• [Passage]:
===============

EndpointState represents the state of a TCP endpoint.

const (

	// TCP protocol states in sync with the definitions in
	// https://github.com/torvalds/linux/blob/7acac4b3196/include/net/tcp_states.h#L13
	StateEstablished EndpointState
	StateSynSent
	StateSynRecv
	StateFinWait1
	StateFinWait2
	StateTimeWait
	StateClose
	StateCloseWait
	StateLastAck
	StateListen
	StateClosing

	// Endpoint states internal to netstack.
	StateInitial
	StateBound
	StateConnecting // Connect() called, but the initial SYN hasn't been sent.
	StateError
)

Endpoint states. Note that are represented in a netstack-specific manner and may not be meaningful externally. Specifically, they need to be translated to Linux's representation for these states if presented to userspace.

func (EndpointState) String

func (s EndpointState) String() string

String implements fmt.Stringer.String.

type Forwarder

type Forwarder struct {
	// contains filtered or unexported fields
}

Forwarder is a connection request forwarder, which allows clients to decide what to do with a connection request, for example: ignore it, send a RST, or attempt to complete the 3-way handshake.

The canonical way of using it is to pass the Forwarder.HandlePacket function to stack.SetTransportProtocolHandler.

===============

• [Source information]:
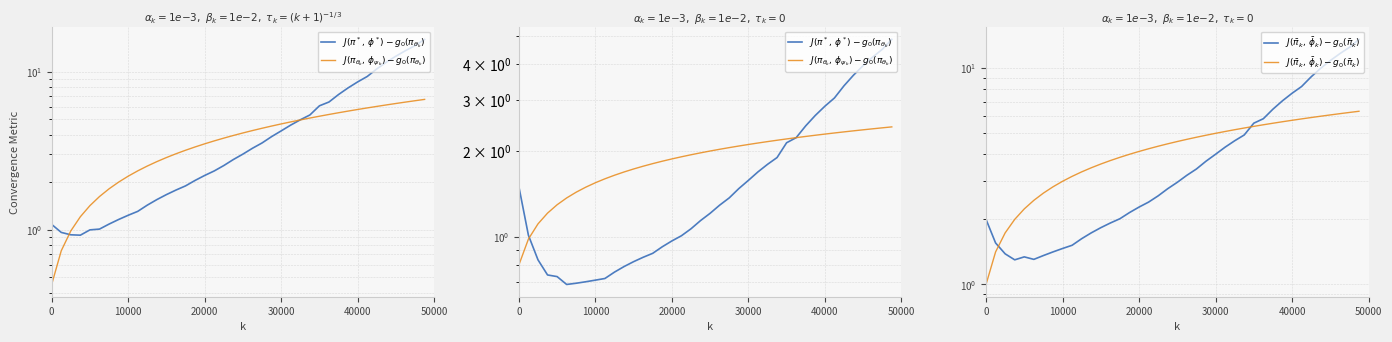

What is the minimum value shown in the chart?

0.7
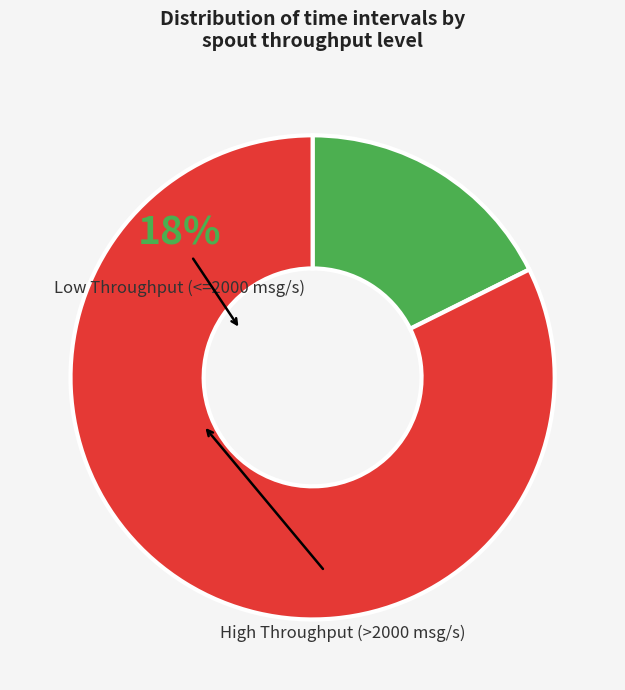

True or false: High Throughput (>2000 msg/s) accounts for 82% of the total.

True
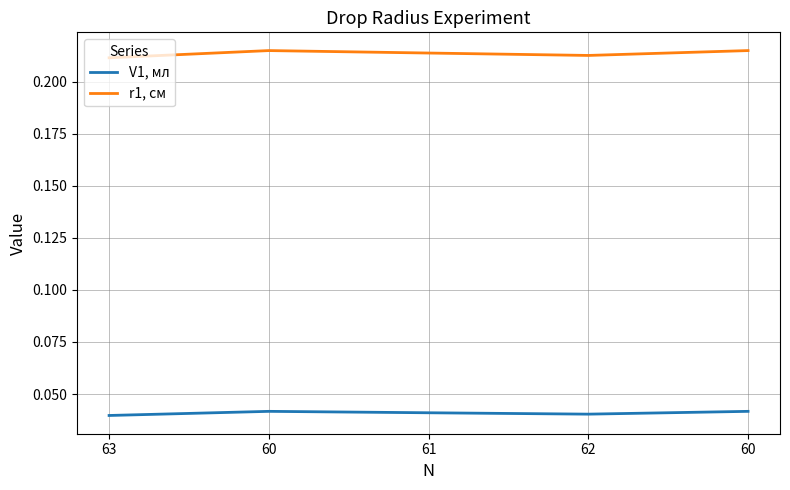

What is the spread (max minus min) of values at 63?

0.2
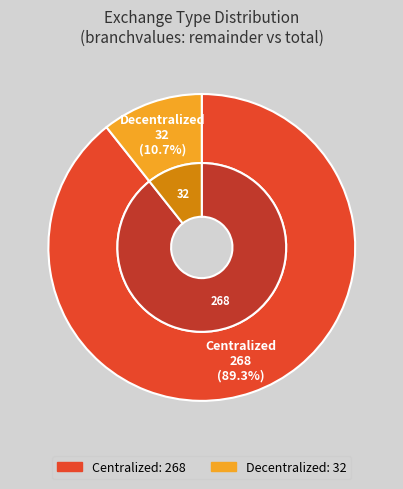

Does Decentralized represent more than half of the total?

No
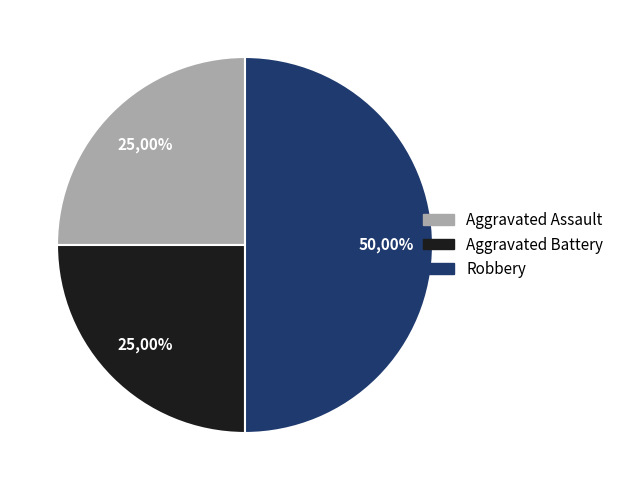

To the nearest percent, what portion does Aggravated Battery represent?

25%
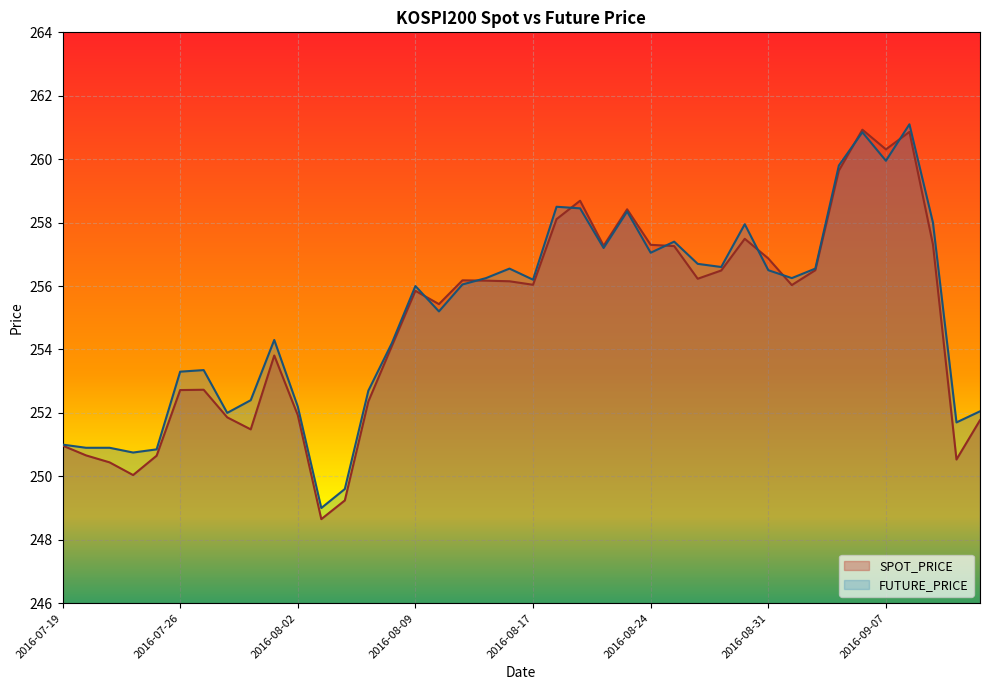

Between which two adjacent categories do SPOT_PRICE and FUTURE_PRICE first intersect?

2016-08-09 and 2016-08-10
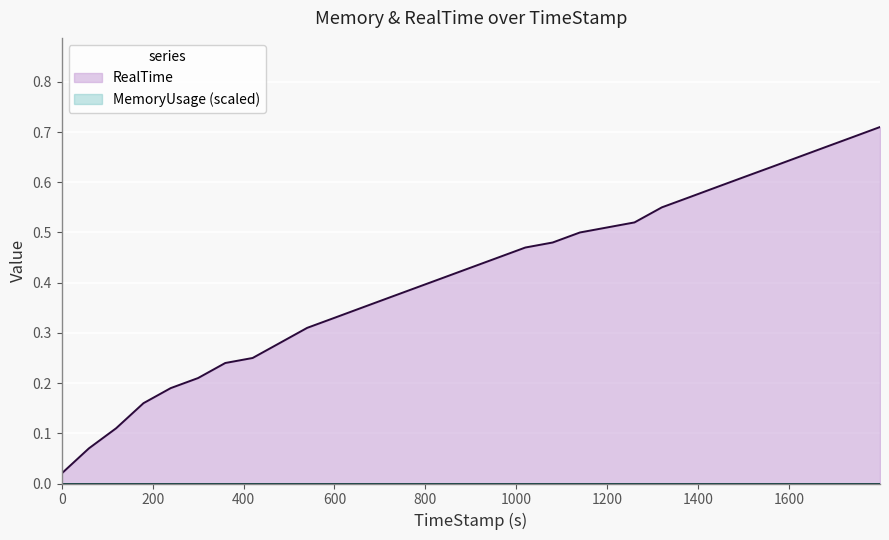

What is the label of the 21st point from the right?

599.99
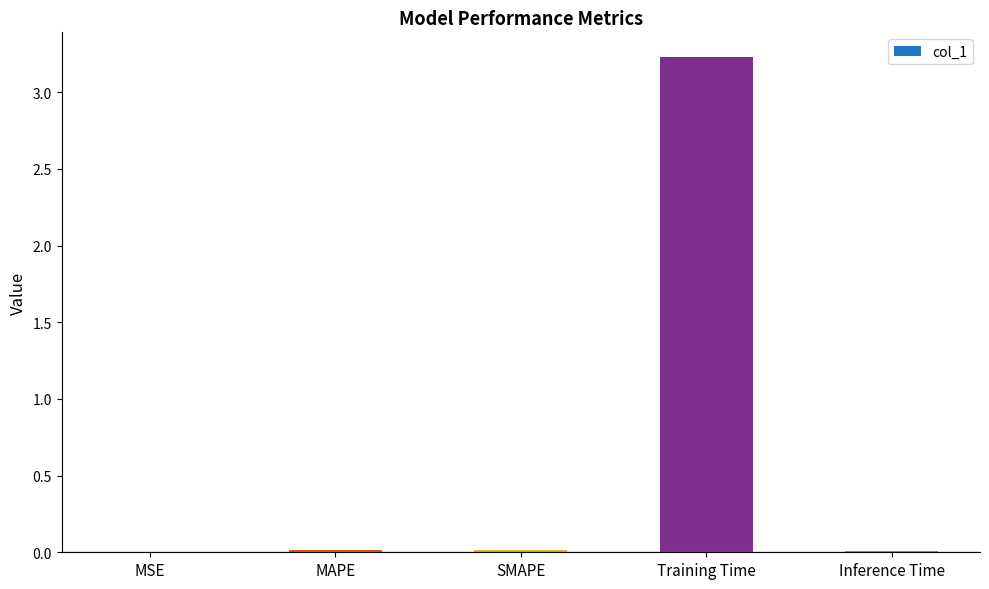

Which category has the highest value across all series?

Training Time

===============

• [Task instructions]: Pick up the netstack TCP documentation above right after its last sentence and continue it.

• [Exercise answer]:
func NewForwarder

func NewForwarder(s *stack.Stack, rcvWnd, maxInFlight int, handler func(*ForwarderRequest)) *Forwarder

NewForwarder allocates and initializes a new forwarder with the given maximum number of in-flight connection attempts. Once the maximum is reached new incoming connection requests will be ignored.

If rcvWnd is set to zero, the default buffer size is used instead.

func (*Forwarder) HandlePacket

func (f *Forwarder) HandlePacket(id stack.TransportEndpointID, pkt *stack.PacketBuffer) bool

HandlePacket handles a packet if it is of interest to the forwarder (i.e., if it's a SYN packet), returning true if it's the case. Otherwise the packet is not handled and false is returned.

This function is expected to be passed as an argument to the stack.SetTransportProtocolHandler function.

type ForwarderRequest

type ForwarderRequest struct {
	// contains filtered or unexported fields
}

ForwarderRequest represents a connection request received by the forwarder and passed to the client. Clients must eventually call Complete() on it, and may optionally create an endpoint to represent it via CreateEndpoint.

func (*ForwarderRequest) Complete

func (r *ForwarderRequest) Complete(sendReset bool)

Complete completes the request, and optionally sends a RST segment back to the sender.

func (*ForwarderRequest) CreateEndpoint

func (r *ForwarderRequest) CreateEndpoint(queue *waiter.Queue) (tcpip.Endpoint, tcpip.Error)

CreateEndpoint creates a TCP endpoint for the connection request, performing the 3-way handshake in the process.

func (*ForwarderRequest) ForwardedPacketExperimentOption

func (r *ForwarderRequest) ForwardedPacketExperimentOption() (uint16, bool)

ForwardedPacketExperimentOption returns the experiment option value from the forwarded packet and a bool indicating whether an experiment option value was found.

func (*ForwarderRequest) ID

ID returns the 4-tuple (src address, src port, dst address, dst port) that represents the connection request.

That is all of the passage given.